Example 1.10. We can make use of inference rules to change propositional formulas into a form that may be more enlightening. For instance, we will show $p \wedge q \rightarrow r \vdash p \rightarrow (q \rightarrow r)$.

1 $p \wedge q \rightarrow r$ Premise
2 $\neg (p \wedge q) \vee r$ Implication (1)
3 $(\neg p \vee \neg q) \vee r$ De Morgan's laws (2)
4 $\neg p \vee (\neg q \vee r)$ Associativity (3)
5 $\neg p \vee (q \rightarrow r)$ Implication (4)
6 $p \rightarrow (q \rightarrow r)$ Implication (5)

Now, one of the big questions of mathematical logic back in the early 20th century is whether the two presentations we've seen are the same. With truth tables, we are concerned with semantics and what it means if we know something is true or false. With inference rules, we are concerned with syntax and what we may conclude, given a particular formula and how formulas are constructed.

This means that when we're considering logical statements, we can talk about truth or proof. This leads us to the following questions. If I can prove something, does that mean it is true? And if something is true, does that mean there has to be a proof for it?

Luckily for us, it turns out that the answer is yes (mostly)! This is a good thing. For propositional logic, this was shown to be true by Emil Post in 1920. Post turns out to be a fairly important logician with several important contributions to computability theory later on, along with people like Turing, Gödel, and Church.

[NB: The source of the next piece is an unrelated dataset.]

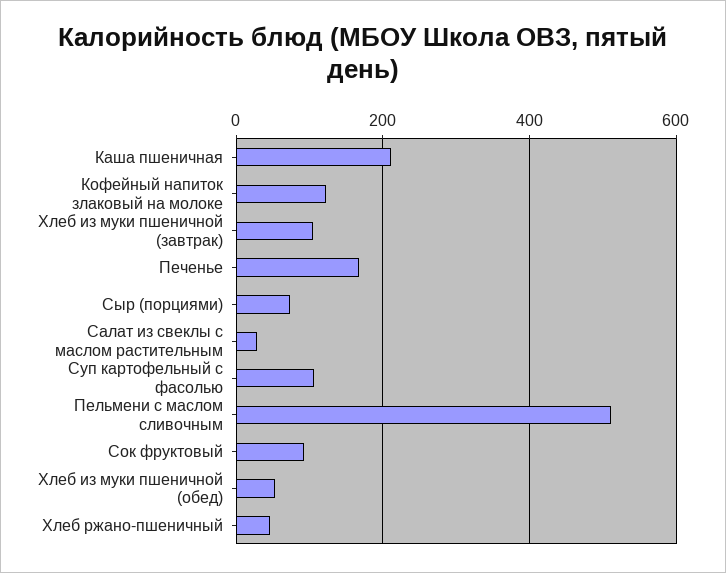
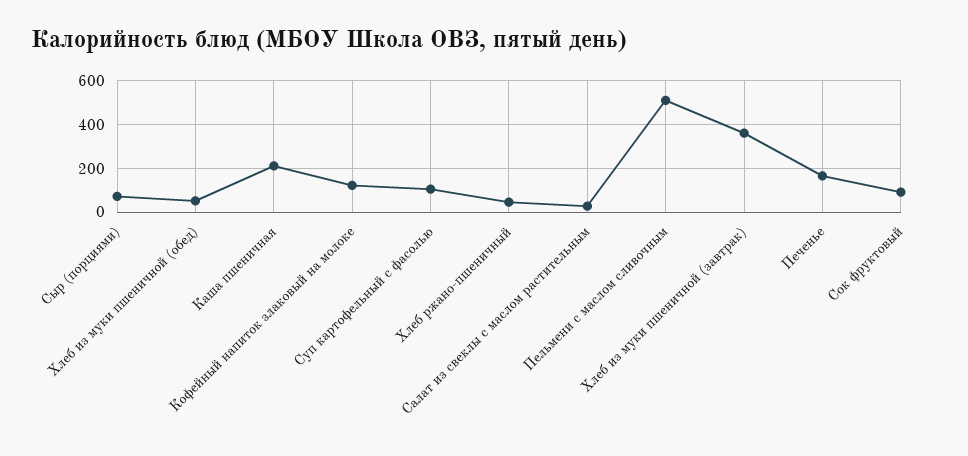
Хлеб из муки пшеничной (завтрак): 100 -> 350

It's not surprising then that this line of questioning turns out to lead us directly to the notion of computability. Since proof rules are really mechanical, the idea is that if we're able to express mathematical theorems formally, we should be able to build a machine that just crunches a bunch of rules to produce a proof for us. Since proof = truth, this means we can figure out whether a given theorem is true or not by sticking it in the machine.

This sounds suspiciously like a computer and we can think of logicians of this era as basically the earliest computer scientists (like modern computer scientists, they appear keen on disrupting the mathematics industry and putting mathematicians out of jobs by replacing them with machines). But the fact that we now have both extremely powerful computers in our pockets and open problems in mathematics is a sign that this original dream may have run into some complications.